О себе… | страница 56



Но до крещения с ним произошла довольно неприятная история. Он без конца читал какие–то лекции, о чем–то говорил, без конца делился своими идеями. Это делать он умел, в лагере поднаторел. Но многие считали его провокатором. И когда там нашли подлинного провокатора, то было постановлено, что убить его должен Феликс — потому что тогда он докажет, что он сам не стукач. И убить он должен ножом. Это ужасно, потому что убить человека ножом неспециалисту довольно трудно, топором гораздо легче. И вот — он должен был убить его ножом. Это был очень жесткий приговор, и у Феликса, как рассказывал Натансон, выхода не было: либо он порешит этого человека, либо его порешат. Он убил этого провокатора — ему дали второй срок. Мало того, потом он образовал какую–то группу — группа была раскрыта. Как уверяет Натансон (я этого ничего не знаю), Феликс давал какие–то показания… В общем, Натансон изображал его в виде некоего Ставрогина или еще кого–то в этом роде, который всех их совращал — молодежь зеленую — и всех их губил; он представил Карелина как человека страшного, демонического, виновного тысячу и один раз.

Теперь у меня сразу возникла проблема: если Феликс пришел ко мне как провокатор, зачем он мне привел потом этого Левку Натансона, который все это рассказал?

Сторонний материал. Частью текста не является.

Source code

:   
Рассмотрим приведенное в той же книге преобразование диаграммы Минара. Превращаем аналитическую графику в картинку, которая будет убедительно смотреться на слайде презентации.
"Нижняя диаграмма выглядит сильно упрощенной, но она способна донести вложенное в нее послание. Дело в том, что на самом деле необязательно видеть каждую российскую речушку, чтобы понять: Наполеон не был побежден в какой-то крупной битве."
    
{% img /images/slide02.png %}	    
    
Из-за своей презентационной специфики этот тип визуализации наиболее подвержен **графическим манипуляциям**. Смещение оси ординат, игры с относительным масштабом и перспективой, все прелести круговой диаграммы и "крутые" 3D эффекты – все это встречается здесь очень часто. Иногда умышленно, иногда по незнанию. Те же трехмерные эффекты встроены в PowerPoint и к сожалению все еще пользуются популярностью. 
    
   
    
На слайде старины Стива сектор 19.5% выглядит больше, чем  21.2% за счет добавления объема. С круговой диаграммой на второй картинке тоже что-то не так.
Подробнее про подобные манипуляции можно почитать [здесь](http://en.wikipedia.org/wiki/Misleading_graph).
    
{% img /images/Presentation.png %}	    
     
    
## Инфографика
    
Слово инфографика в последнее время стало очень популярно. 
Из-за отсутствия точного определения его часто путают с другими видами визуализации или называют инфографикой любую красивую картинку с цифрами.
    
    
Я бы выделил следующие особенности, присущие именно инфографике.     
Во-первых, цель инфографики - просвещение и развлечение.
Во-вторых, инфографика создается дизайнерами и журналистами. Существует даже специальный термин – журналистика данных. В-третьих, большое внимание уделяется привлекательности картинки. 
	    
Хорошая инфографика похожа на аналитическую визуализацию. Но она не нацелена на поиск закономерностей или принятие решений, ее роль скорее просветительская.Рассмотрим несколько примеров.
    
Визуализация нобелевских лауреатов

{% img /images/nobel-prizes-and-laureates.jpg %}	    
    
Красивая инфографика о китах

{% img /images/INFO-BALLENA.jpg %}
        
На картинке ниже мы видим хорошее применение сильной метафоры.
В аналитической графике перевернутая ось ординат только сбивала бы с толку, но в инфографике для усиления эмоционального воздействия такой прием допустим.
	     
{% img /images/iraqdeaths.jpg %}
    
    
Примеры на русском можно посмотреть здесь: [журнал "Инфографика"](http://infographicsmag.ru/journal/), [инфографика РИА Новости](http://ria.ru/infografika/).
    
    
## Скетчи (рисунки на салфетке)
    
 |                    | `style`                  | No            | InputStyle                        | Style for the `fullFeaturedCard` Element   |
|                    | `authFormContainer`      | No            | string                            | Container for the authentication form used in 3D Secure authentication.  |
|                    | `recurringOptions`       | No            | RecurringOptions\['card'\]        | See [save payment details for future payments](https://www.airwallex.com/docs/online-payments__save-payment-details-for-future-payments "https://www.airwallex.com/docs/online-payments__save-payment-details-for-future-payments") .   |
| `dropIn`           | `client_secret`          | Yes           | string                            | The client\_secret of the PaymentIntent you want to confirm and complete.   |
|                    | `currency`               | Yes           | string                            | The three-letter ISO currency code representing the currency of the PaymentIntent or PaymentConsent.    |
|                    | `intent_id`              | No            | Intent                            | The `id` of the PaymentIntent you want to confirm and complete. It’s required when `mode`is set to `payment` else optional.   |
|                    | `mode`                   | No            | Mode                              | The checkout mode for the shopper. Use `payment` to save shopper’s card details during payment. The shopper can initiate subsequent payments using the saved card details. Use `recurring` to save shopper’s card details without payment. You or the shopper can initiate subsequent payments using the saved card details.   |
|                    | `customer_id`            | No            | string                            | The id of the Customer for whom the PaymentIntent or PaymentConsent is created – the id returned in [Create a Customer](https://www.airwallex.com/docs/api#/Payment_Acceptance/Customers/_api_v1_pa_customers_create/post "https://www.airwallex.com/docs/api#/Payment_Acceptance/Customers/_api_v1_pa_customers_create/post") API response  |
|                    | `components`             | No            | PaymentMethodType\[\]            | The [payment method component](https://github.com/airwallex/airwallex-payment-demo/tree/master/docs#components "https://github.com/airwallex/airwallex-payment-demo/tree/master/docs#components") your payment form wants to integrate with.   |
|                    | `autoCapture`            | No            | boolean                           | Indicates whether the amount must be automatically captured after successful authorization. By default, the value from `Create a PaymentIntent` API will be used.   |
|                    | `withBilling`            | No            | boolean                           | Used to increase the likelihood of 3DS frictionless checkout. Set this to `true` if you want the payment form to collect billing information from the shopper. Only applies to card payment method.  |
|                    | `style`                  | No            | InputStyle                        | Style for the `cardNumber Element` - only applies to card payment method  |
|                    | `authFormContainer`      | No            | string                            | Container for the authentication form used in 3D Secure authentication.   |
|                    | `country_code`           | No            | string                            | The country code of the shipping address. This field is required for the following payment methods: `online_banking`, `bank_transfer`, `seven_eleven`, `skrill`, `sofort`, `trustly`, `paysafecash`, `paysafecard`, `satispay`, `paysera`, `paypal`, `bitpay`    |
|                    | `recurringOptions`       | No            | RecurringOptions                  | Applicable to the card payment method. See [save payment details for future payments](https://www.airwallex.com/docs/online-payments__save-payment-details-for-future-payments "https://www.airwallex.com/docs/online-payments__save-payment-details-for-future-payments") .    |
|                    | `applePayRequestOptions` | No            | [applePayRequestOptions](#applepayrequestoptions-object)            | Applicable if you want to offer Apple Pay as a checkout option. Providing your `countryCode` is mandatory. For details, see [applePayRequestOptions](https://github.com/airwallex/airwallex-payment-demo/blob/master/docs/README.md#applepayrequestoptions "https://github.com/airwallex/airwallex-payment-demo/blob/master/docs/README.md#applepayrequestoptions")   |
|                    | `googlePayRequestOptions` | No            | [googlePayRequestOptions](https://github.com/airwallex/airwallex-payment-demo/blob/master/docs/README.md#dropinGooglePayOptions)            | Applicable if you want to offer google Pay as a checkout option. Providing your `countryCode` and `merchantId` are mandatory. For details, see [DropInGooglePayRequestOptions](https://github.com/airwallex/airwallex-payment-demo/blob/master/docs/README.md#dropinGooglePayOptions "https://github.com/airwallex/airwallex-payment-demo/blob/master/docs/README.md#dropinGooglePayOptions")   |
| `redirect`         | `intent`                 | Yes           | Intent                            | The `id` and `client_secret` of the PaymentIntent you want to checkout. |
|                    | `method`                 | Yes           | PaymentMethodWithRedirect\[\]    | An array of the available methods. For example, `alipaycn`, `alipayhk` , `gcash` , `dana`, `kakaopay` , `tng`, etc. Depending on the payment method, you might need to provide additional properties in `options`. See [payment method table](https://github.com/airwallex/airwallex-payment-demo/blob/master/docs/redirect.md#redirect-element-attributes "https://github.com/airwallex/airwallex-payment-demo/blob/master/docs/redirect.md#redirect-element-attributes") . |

Очевидно, здесь была полная искренность. Или он думал, что Левка не проговорится? На каком основании — ведь он его даже не предупреждал? И через некоторое время я Феликсу прямо сказал: «Лева рассказывал о вашем таком… богатом прошлом…» Он сказал: «Ну, вы сами понимаете, что я не мог вам всего этого рассказать сразу, потому что, подумайте, — я бы пришел и сказал: я бывший стукач и убийца». Тут мне крыть было нечем. Действительно, он был прав с ног до головы: если бы человек пришел и так отрекомендовался, то, при всем моем «либерализме», я бы его, конечно, как–то принял, — но с величайшим трудом, признаться. Мне бы это стоило больших усилий, и мне было бы трудно погасить в себе шевелящиеся сомнения. Так что здесь он меня убедил. И, в общем, я в конце концов так и думал — что это было искренне.

Впоследствии я о Карелине много слышал от людей, сидевших с ним в лагере. Рассказывали о его пророчествах: он там высчитывал по книге Даниила конец света. Все это получалось у него довольно талантливо, и для людей малоосведомленных это было потрясающе. Я помню, как ко мне приехал один из бывших студентов, с которыми я учился, и просил, чтобы Феликс при мне рассказал всю эту историю. Друг мой был поражен — у него прямо рот открылся. Я–то, признаться, ни во что это не верил, потому что я знал, что книга Даниила — это совсем другое, и Апокалипсис — это совсем другое, и вся эта библейская алхимия, которая им преподносилась, была мне нипочем. Но Глеб был просто в стопроцентном восторге; некоторые дамы записывали за ним. Но как–то потом это все не получилось. Эшлиман его терпеть не мог, признаться.